The family limit in Israel is set at 12, significantly lower than Colorado’s 25-family cap. A single exception exists: the bank director may authorize provision to an additional recipient only when all ampoules allocated to a prior recipient have been used, all treatment cycles have concluded without a live birth, and no embryos remain for that recipient. Each of these conditions must be documentable.

The Operational Infrastructure That Makes This Work

You can know every regulation in this article and still fail a compliance review if your operational infrastructure isn’t designed to support sustained adherence. Here’s what that infrastructure looks like in practice.

Centralized Compliance Registry

A centralized registry of all required licenses, registrations, and renewal dates is not a nice-to-have. It’s how you avoid discovering mid-inspection that a state registration lapsed eight months ago. The registry should include the regulatory body, the license type, the renewal date, the responsible staff member, and links to the applicable regulations so that annual reviews can check for changes in requirements, not just renewal of the same obligations.

Roles and Responsibilities

Compliance across this many jurisdictions requires clearly delineated ownership. In practice, that typically means:

  • A Regulatory Compliance Officer who monitors requirements, manages renewal timelines, and coordinates inspection readiness.
  • A Laboratory Technical Supervisor who ensures daily operations conform to CLIA, FDA, accreditation, and state standards, and who owns quality assurance protocols.
  • A State Licensing Specialist who maintains state-specific documentation and maintains working relationships with state health departments.
  • An International Liaison who manages relationships and compliance with HFEA in the UK, Health Canada, and other international regulators.
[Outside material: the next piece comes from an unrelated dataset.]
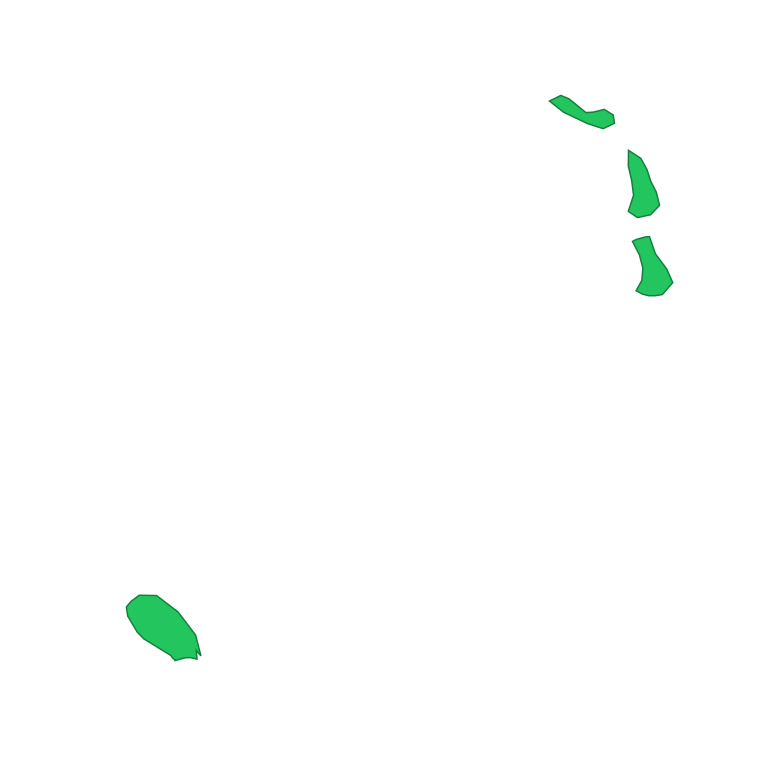 map outline of Ha'apai (Natural Earth projection), rotated 320°
{"feature_id": "TON-4948", "entity_name": "Ha'apai", "entity_type": "state/province", "adm_level": 1, "iso_a3": "TON", "parent_name": "Tonga", "parent_adm1": "", "projection": "natural_earth1", "projection_center": [-174.543, -19.707], "detail": "fine", "context": "isolated", "style": "filled", "palette": "green", "viewbox_px": 768, "rotation_deg": 320, "n_neighbors": 0, "source": "natural_earth", "source_scale": "10m", "svg_char_len": 875}
<svg xmlns="http://www.w3.org/2000/svg" viewBox="0 0 768 768"><g transform="rotate(320 384 384)"><path d="M60.8,388.5L73.8,399.9L79.7,426.3L78.3,455.2L69.0,474.6L68.9,467.4L63.9,474.6L59.8,469.1L55.6,465.9L46.2,461.5L46.8,461.1L45.9,458.7L46.2,454.9L36.2,424.9L35.5,415.4L38.5,397.0L43.4,389.2L50.7,387.9L60.8,388.5ZM637.1,474.6L648.2,470.3L656.8,461.6L662.7,449.2L666.0,434.5L670.0,435.4L678.9,439.4L682.1,441.7L675.6,458.7L674.5,477.6L670.4,491.9L654.8,494.4L648.6,490.8L643.6,486.6L639.8,481.4L637.1,474.6ZM682.1,408.8L696.5,399.8L704.6,387.2L711.3,374.0L721.5,362.2L725.8,376.3L723.3,388.7L718.6,400.4L715.9,412.1L709.9,424.3L697.0,425.7L685.1,419.4L682.1,408.8ZM718.8,310.1L729.2,315.2L732.5,325.2L728.2,332.4L716.0,329.3L707.1,315.0L696.3,291.3L692.6,273.6L704.9,276.6L709.1,284.7L713.1,305.8L718.8,310.1Z" fill="#22c55e" stroke="#15803d" stroke-width="1.5"/></g></svg>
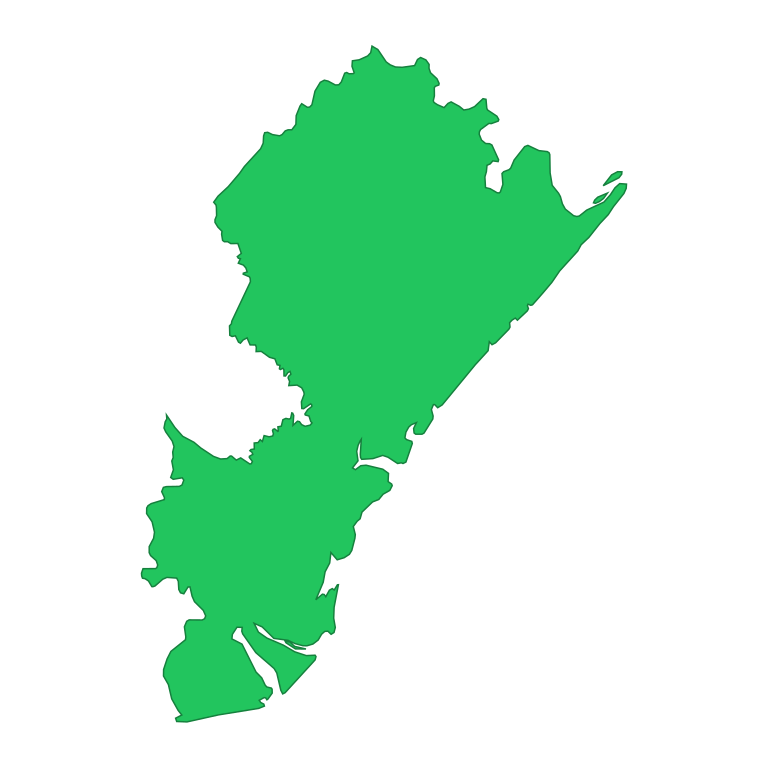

The Annual Tissue Advisory Meeting

For facilities subject to New York’s requirements (and as a best practice more broadly), the annual Tissue Bank Advisory Meeting is a critical governance touchpoint. A well-structured meeting reviews:

  • Licensure and registration status across all jurisdictions.
  • Regulatory changes since the prior meeting.
  • Document retention compliance across electronic systems.
  • Corrective actions from prior inspection cycles and their effectiveness.
  • Annual and new staff training completion.
  • Incidents, occurrences, and any non-conformances.
  • Review of consent forms, donor selection criteria, and social history forms.
  • Key performance indicators from the annual quality assurance review.

The Bottom Line

The regulatory environment for tissue banks and fertility clinics handling donor semen is not getting simpler. Colorado’s framework in particular represents what appears to be a leading edge of state-level regulation — detailed, donor-conceived person-oriented, and operationally demanding in ways that require genuine procedural infrastructure rather than checkbox compliance.

For organizations distributing nationally or internationally, the challenge is managing multiple overlapping frameworks simultaneously — FDA and CLIA as a baseline, state-specific licensing in each jurisdiction where you operate or distribute, and international bodies like the HFEA and Health Canada where applicable. Each of these has its own inspection cadence, its own documentation standards, and its own gap between the minimum required and what actually constitutes defensible compliance.

The facilities that navigate this well share a few things in common: they treat their SOPs as living documents rather than static filings, they invest in compliance infrastructure before inspections rather than scrambling during them, and they recognize that regulatory requirements in reproductive medicine increasingly reflect the interests of the donor-conceived people whose lives begin from this work.

That’s not a burden to resent. It’s a responsibility to take seriously.

This article is intended for informational purposes for regulatory and compliance professionals in the reproductive medicine and tissue banking industries. It does not constitute legal advice. Regulatory requirements change frequently; always verify current requirements with the relevant regulatory authority or qualified legal counsel.